## EXERCISE DIRECTIONS
Count the lines in the listing that contain the string "typed" and give only that number.

-- Start MATERIALS PROVIDED --

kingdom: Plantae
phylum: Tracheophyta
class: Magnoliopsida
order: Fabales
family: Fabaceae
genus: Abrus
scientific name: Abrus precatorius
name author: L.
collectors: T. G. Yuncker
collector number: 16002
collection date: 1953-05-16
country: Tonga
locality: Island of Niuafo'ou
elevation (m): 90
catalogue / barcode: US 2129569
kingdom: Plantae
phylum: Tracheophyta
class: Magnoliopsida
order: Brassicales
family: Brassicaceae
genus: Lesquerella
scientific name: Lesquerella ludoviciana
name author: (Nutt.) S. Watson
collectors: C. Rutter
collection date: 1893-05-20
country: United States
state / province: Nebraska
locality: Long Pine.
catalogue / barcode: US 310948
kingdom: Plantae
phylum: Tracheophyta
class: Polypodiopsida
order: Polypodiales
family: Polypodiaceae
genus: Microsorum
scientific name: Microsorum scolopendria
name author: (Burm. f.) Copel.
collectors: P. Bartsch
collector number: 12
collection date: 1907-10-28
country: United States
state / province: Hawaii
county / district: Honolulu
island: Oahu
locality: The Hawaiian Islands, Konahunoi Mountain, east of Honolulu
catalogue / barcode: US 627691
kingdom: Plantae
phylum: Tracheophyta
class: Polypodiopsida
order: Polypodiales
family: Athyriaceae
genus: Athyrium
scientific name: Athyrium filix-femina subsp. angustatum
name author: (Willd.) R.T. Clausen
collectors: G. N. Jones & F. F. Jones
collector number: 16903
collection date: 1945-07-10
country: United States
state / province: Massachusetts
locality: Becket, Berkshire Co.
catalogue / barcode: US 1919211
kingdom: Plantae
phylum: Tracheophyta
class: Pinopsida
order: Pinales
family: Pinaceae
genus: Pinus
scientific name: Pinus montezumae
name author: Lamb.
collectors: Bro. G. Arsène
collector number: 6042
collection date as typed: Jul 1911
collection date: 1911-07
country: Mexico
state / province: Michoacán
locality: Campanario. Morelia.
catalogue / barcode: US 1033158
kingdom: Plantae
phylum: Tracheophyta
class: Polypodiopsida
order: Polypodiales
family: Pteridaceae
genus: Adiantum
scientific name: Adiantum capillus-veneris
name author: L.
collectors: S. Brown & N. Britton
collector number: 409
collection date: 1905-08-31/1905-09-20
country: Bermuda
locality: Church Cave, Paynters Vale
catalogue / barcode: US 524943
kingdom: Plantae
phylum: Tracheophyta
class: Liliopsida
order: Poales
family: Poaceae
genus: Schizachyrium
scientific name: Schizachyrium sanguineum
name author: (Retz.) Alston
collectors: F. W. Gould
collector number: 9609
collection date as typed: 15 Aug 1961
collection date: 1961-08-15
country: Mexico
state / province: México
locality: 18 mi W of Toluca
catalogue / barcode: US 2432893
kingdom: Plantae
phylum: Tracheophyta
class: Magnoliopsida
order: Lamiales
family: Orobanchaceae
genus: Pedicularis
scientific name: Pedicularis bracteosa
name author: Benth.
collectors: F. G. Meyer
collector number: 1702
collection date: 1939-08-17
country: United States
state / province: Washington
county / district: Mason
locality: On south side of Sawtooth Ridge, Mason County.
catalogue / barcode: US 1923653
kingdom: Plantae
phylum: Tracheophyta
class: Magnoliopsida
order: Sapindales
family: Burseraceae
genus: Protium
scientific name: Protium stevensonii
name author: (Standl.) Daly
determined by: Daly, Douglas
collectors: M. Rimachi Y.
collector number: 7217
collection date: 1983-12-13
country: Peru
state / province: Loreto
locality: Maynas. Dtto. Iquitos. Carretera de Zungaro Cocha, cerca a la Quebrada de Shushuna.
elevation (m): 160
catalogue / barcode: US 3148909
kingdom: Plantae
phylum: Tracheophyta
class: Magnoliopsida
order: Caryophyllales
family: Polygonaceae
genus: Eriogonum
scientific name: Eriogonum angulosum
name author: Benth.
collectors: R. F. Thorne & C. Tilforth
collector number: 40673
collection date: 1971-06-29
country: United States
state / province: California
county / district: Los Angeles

-- End MATERIALS PROVIDED --

## WRITTEN SOLUTION
2